Nucleosomes are instructive for transcription factor regulation. For all genes induced (A) or repressed (B) fourfold or more 20 min after glucose addition, all occurrences of the listed motifs in promoters of those genes were noted and the average change in nucleosome occupancy directly over that motif determined. Values range from −1, which denotes a motif fully occupied at 0 min that becomes fully unoccupied 20 min after glucose addition, to 1, which denotes a motif fully unoccupied at 0 min that becomes fully occupied at 20 min. The bar labeled “intergenic” is the average change in nucleosome occupancy over all (A) glucose-induced or (B) repressed promoters. Error bars designate SE. (C) All instances of the listed motifs present in gene promoters were subdivided into those in genes whose expression was repressed following glucose addition, unchanged after glucose addition or induced after glucose addition. For each subset for each motif, the average nucleosome occupancy directly over that motif prior to glucose addition is plotted, with values ranging from completely unoccupied (0) to fully occupied (1).

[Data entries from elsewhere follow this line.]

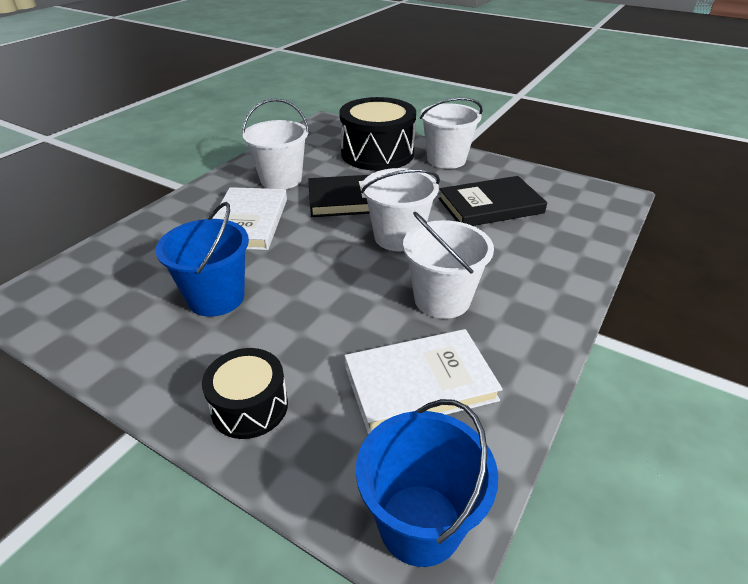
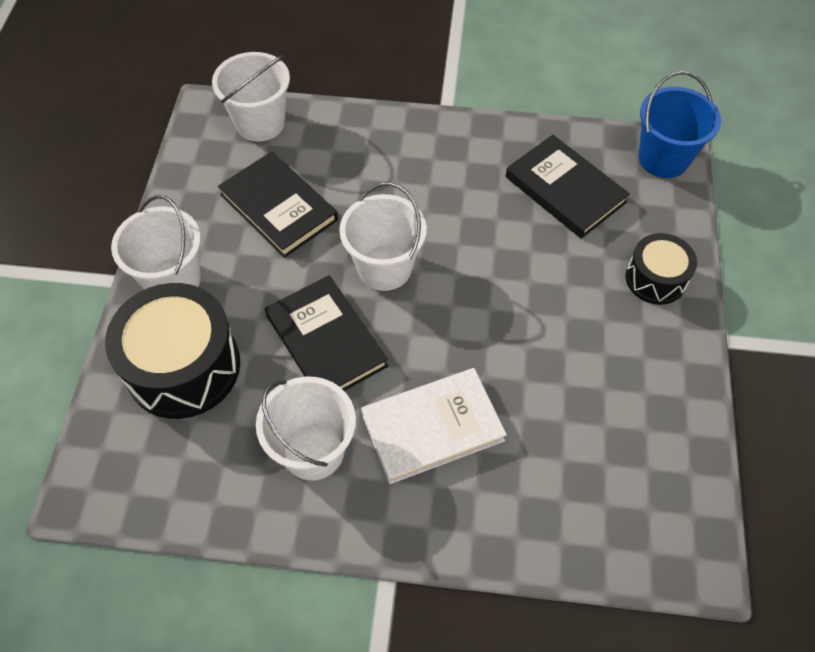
camera: 115 degrees left, 20 degrees up
blue bucket [156,202,249,317] -> none
white book [345,329,503,434] -> black book [506,135,630,239]
white bucket [403,212,494,319] -> white bucket moved to [212,52,290,142]

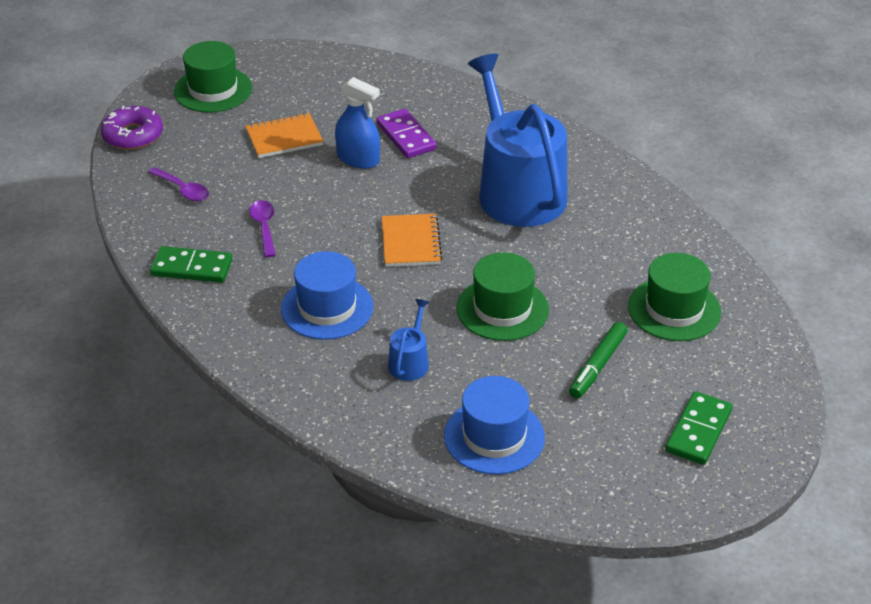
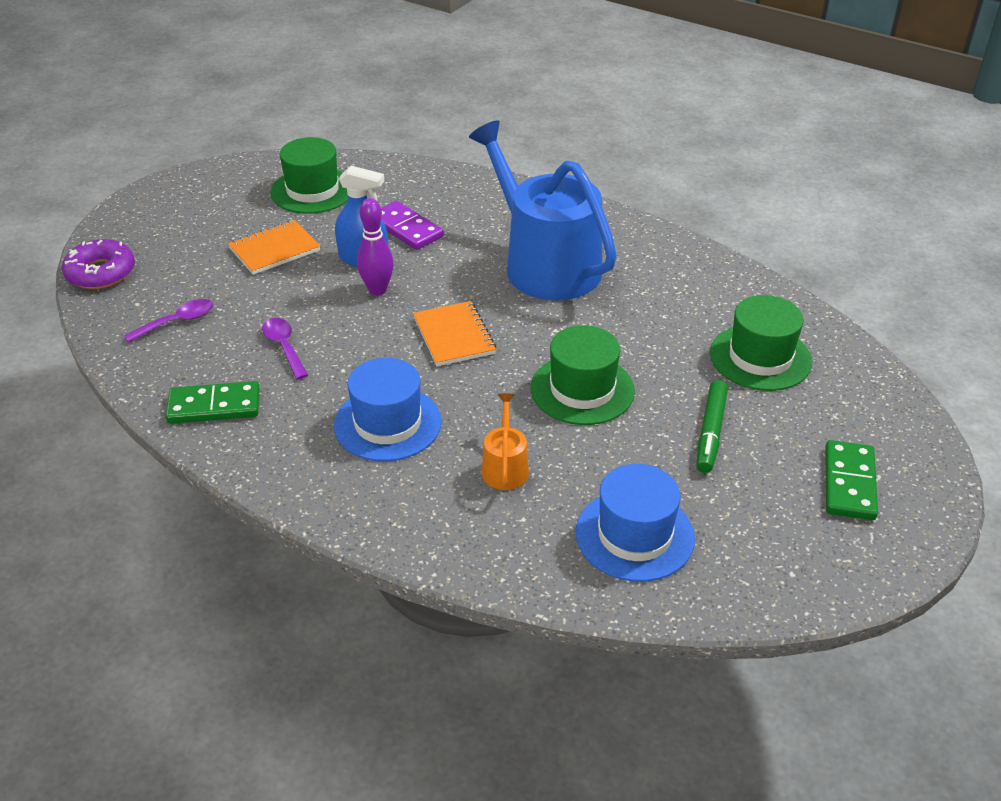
camera: 15 degrees left, 0 degrees up
purple spoon [148,167,209,201] -> purple spoon turned 60 degrees counterclockwise [124,299,213,343]
green hat [174,41,252,113] -> green hat moved to [270,137,348,214]
blue watering can [388,299,429,381] -> orange watering can [482,393,529,490]
none -> purple bowling pin [357,198,394,295]

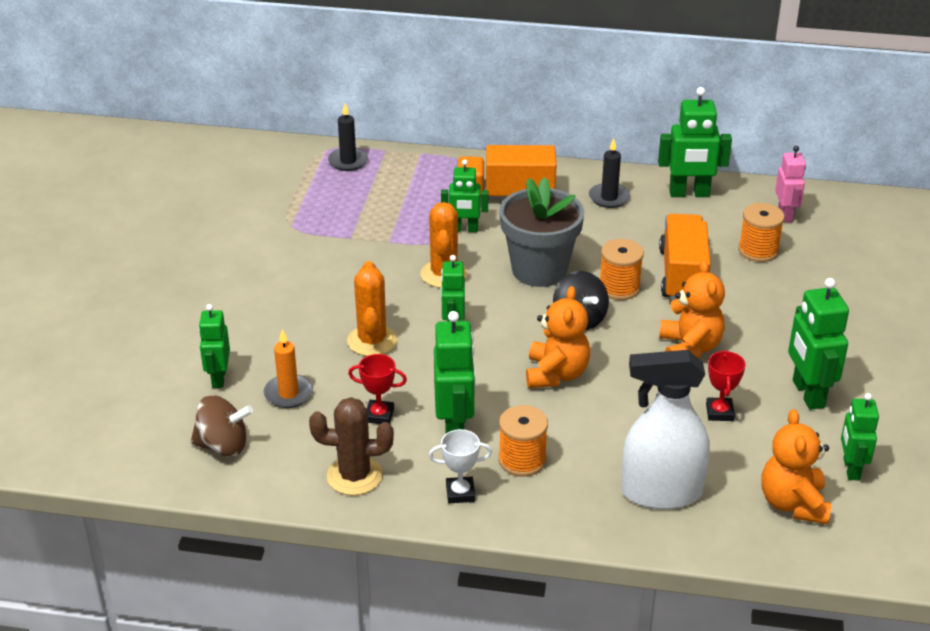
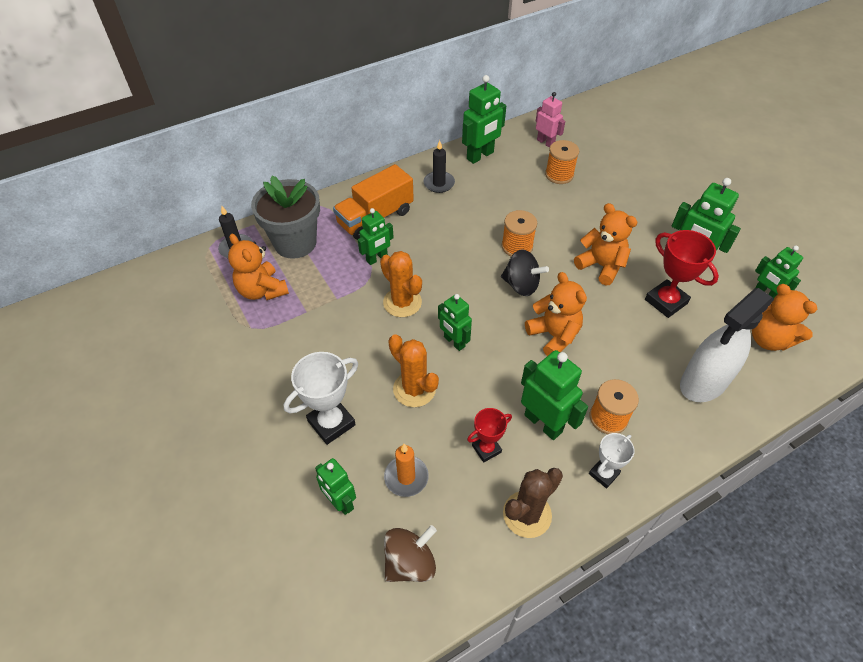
camera: 40 degrees left, 15 degrees up
grey flower pot [499,177,584,287] -> grey flower pot moved to [251,176,320,259]
orange truck [659,214,711,300] -> none
red trophy [706,350,746,421] -> red trophy [645,230,719,318], size x1.65
none -> orange teddy bear [228,234,289,300]
none -> white trophy [284,352,358,445]

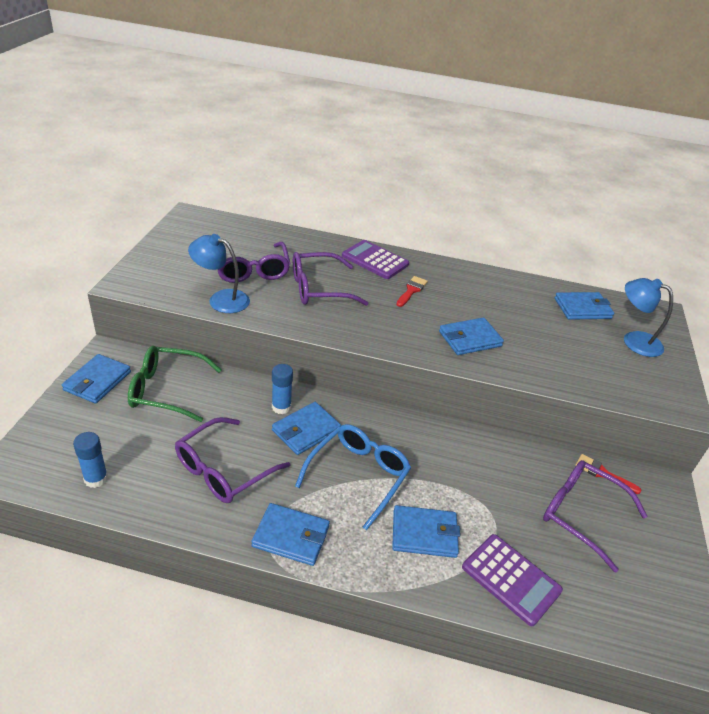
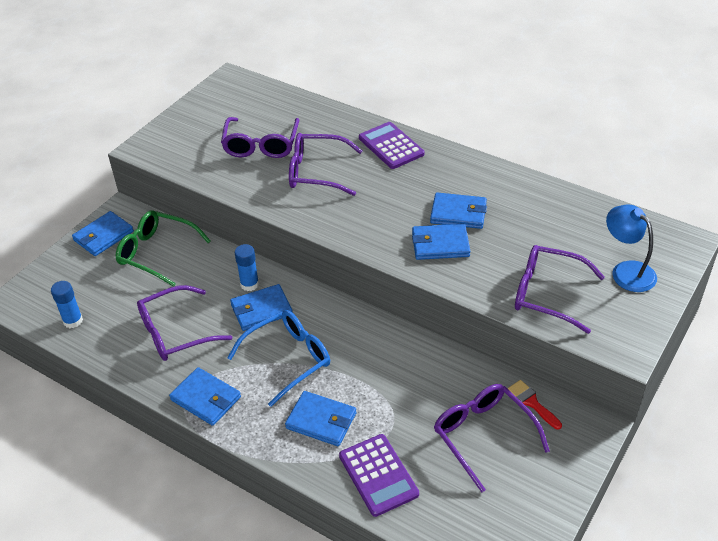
camera: 25 degrees right, 5 degrees up
blue lamp [188,234,250,313] -> none
red brush [396,276,428,307] -> none
blue wallet [555,292,614,320] -> blue wallet moved to [430,193,487,229]
none -> purple glasses [515,245,605,334]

Error bars designate SE. Transcription factor motifs are as follows: Cbf1, [CGT]CA[CG]GTG[AG][AC]; Gln3, [ACT]GATAAG[ACG]; PAC, CTCATC[GT]C; Rap1, A[CT]CC.ACA[CT]; Hap4, [ACG]CCA[AC]TCA; Mbp1, T.[AT]CGCGT[ACT]; Xbp1, [CT][CT]TCG[AC]G[AG][CGT]; Msn2/4, [ACG][AG][ACT]. GGGG or CCCCT[AGT]; Gcn4, TGACT[ACT]A. Motif definitions are as follows: A, CGC[AG]C[CT]C[AT]; B, the RRPE motif [ACG]AAANTTTT; C, [AGT][AT][AT]AAGGG; D, GATCN₃TGA[AG]; E, [CGT]TA[AT]ACGA.; F, [CGT]CCGN₅CC[ACG].